Sunday 4 February 2024

Two Poems by Michael Ceraolo

 



J. B.

 

Bachelor was the politician's perfect word for me:

it told the truth as far as it went,

so I wasn't exactly lying,

                                     but

it didn't begin to encompass the whole truth

Now there have always been identity politics,

                                                                  but

in my time it was mostly party and/or region

(class was always an unspoken identity,

though made crystal clear),

                                         and

some percentage of people who shared your identity

would cast their votes for you no matter what

I understand things have changed somewhat,

personal or group traits more to the forefront

I haven't yet been able to decide

whether the percentage of people

who would vote for me would be higher

if I were around today and came out as gay

 

 

The Lincoln Trilogy

 

       Prologue

 

You saw the title and probably thought,

Not another work about Honest Abe?

What more could be left to say about him?

Since you've read this far I'll let you know

these three pieces, plus an interlude,

are spoken by me, Robert T. Lincoln,

often called, during Dad's White House tenure,

The Prince of Rails as a way to denigrate

both of us; only the first work

will concern Dad, for reasons

that will become obvious

 

 

          1865

 

There was such a stampede to the White House

on that Good Friday evening

that I honestly can't remember

who was the first to tell me about Dad;

let all claim credit who will

I rushed to the Petersen House

where Dad had been taken,

to spend the next nine hours

in "interminable agony",

alternating between comforting Mother

                                                         and

"the hopeless watching,

                                    the anguished weeping"

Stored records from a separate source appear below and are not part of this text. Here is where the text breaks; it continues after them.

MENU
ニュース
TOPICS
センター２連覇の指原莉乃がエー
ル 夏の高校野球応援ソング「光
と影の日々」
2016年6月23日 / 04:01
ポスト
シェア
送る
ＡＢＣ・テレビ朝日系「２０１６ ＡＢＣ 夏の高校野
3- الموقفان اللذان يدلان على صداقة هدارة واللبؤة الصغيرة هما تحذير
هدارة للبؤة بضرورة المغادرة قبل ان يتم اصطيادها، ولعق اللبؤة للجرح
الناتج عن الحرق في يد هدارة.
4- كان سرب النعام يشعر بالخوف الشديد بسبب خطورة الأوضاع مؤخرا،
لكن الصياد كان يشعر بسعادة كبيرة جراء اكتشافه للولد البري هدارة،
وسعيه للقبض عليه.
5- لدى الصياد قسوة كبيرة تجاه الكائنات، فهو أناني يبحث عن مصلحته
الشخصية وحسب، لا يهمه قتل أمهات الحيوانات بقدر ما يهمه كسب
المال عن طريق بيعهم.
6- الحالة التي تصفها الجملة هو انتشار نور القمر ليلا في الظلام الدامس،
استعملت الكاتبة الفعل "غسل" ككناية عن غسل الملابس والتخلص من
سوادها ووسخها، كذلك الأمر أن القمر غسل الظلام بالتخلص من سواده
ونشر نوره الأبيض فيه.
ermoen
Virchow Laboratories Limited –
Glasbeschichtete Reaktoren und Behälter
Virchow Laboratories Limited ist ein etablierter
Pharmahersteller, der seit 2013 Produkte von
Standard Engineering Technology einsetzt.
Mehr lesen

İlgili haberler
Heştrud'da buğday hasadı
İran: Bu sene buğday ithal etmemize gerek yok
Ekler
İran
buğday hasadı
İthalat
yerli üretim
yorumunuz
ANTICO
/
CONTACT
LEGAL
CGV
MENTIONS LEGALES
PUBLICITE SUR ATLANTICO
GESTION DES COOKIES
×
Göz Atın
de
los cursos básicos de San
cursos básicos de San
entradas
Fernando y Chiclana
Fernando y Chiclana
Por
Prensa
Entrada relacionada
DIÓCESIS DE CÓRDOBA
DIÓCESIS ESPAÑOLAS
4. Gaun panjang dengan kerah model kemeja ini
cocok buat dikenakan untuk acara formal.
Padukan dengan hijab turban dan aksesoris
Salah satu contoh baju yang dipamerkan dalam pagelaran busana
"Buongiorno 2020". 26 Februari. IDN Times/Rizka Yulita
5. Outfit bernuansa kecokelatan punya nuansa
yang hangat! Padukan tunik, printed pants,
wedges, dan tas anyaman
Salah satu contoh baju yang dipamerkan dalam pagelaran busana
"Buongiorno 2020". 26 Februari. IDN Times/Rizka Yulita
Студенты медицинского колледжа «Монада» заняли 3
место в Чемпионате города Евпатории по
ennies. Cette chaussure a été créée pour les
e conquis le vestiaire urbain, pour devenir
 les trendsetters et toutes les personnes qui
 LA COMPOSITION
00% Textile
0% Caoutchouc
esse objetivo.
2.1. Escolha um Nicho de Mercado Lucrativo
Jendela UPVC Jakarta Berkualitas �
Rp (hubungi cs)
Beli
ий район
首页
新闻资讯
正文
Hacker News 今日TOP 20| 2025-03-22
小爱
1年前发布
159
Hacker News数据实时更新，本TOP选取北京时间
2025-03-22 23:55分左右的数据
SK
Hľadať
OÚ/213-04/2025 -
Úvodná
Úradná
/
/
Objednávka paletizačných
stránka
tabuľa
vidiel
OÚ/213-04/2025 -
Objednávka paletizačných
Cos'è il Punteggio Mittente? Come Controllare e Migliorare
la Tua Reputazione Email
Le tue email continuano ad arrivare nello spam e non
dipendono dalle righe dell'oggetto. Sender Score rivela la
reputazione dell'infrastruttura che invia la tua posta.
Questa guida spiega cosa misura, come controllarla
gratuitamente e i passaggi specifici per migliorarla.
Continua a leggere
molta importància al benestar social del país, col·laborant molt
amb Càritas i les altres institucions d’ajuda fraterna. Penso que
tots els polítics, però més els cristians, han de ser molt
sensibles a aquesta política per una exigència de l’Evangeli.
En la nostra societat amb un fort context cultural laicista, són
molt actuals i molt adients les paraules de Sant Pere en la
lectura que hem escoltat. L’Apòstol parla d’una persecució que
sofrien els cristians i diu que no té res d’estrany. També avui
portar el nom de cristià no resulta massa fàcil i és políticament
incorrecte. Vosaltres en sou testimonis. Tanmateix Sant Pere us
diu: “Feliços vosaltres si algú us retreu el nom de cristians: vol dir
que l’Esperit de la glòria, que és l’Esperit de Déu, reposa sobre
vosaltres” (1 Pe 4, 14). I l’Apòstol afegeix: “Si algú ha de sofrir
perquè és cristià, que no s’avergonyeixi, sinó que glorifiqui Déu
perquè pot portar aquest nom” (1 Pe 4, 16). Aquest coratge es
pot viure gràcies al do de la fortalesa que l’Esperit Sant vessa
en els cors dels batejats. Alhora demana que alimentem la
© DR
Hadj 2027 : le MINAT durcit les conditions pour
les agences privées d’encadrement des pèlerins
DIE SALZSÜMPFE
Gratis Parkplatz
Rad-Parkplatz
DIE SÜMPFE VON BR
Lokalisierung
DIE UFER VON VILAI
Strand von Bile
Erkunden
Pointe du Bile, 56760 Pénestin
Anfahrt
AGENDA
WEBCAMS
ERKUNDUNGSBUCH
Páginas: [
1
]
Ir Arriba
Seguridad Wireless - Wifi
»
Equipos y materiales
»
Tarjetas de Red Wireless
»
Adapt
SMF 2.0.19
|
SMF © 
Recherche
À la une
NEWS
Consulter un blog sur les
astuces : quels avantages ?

the guilt over whether I could have

prevented this had I attended the play,

                                                         and

"finally, the other, peaceful stillness of death"

 

 

           1881

 

Saturday, July 2nd

President Garfield and some of the Cabinet

were leaving the District's malarial climate

for cooler weather up north

I had some War Department business

to attend to today,

                            but

I would be meeting them tomorrow

The party was departing

from the Baltimore and Potomac Depot

and I had gone there to see them off

I was only ten yards or so away

when I heard the sound of the gunshots

I made record time to the President's side,

                                                               and,

in an unconscious replay of Stanton with Dad,

took what control could be taken and issued orders:

sending my driver to find Dr. Bliss

and have him meet us at the White House,

putting troops around the White House

in case there were the first shots

of a new insurrection,

                                and

putting troops around the jail to prevent a lynching

 

I was mostly at the White House the next three days

I thought he would be the fourth President to die

on that happy day for our nation:

"I wish I felt better about the President

He is an awfully wounded man"

                                                 But

when that day passed, and then many others,

I and the rest of the Cabine,

indeed the entire nation,

entertained the hope his recovery would be complete:

"we are bound

he shall find everything in good order

when he takes the desk again"

 

He never did

 

 

        Interlude:  1884, 1888

 

I had no premonitions

such a fate would befall me,

                                          but

I took my name out of the running

for either of the top two positions,

                                                  because

"The Presidential office

is but a gilded prison

The care and worry outweigh, to my mind,

the honour which surrounds the position"

"I hope that no such responsibility

will be thrust upon me"

                                   and,

thankfully, it wasn't

 

 

          1901

 

I was no longer in public life

since I had left the ambassadorship

to the Court of St. James eight years ago

I was a private citizen,

president of the Pullman Company,

and in that dual capacity

I was journeying to Buffalo

for the Pan-American Exposition

in this first year of the next century,

a century I believed would belong

to my country and my company

I arrived on the evening of September 6th

and was told of what had happened

earlier that day to President McKinley

I was taken to where he was being treated,

and visited with him for a few minutes:

he seemed on the road to recovery,

and still seemed that way two days later

when I visited him again,

                                      so

the family and I left for home

 

But the third time was not the charm,

                                                       and

even though I didn't believe in curses,

I had to think long and hard whether

such a fate had been placed on me

Since I also didn't believe

in Fate or Providence

or whatever name one wishes to give it,

I concluded that it hadn't

                                        But

there are things no one understands

or can explain satisfactorily




Michael Ceraolo is a 65-year-old retired firefighter/paramedic and active poet who has had two full-length books (Euclid Creek, from Deep Cleveland Press; 500 Cleveland Haiku, from Writing Knights Press) published, and has two more, Euclid Creek Book Two and Lawyers, Guns, and Money, in the publication pipeline.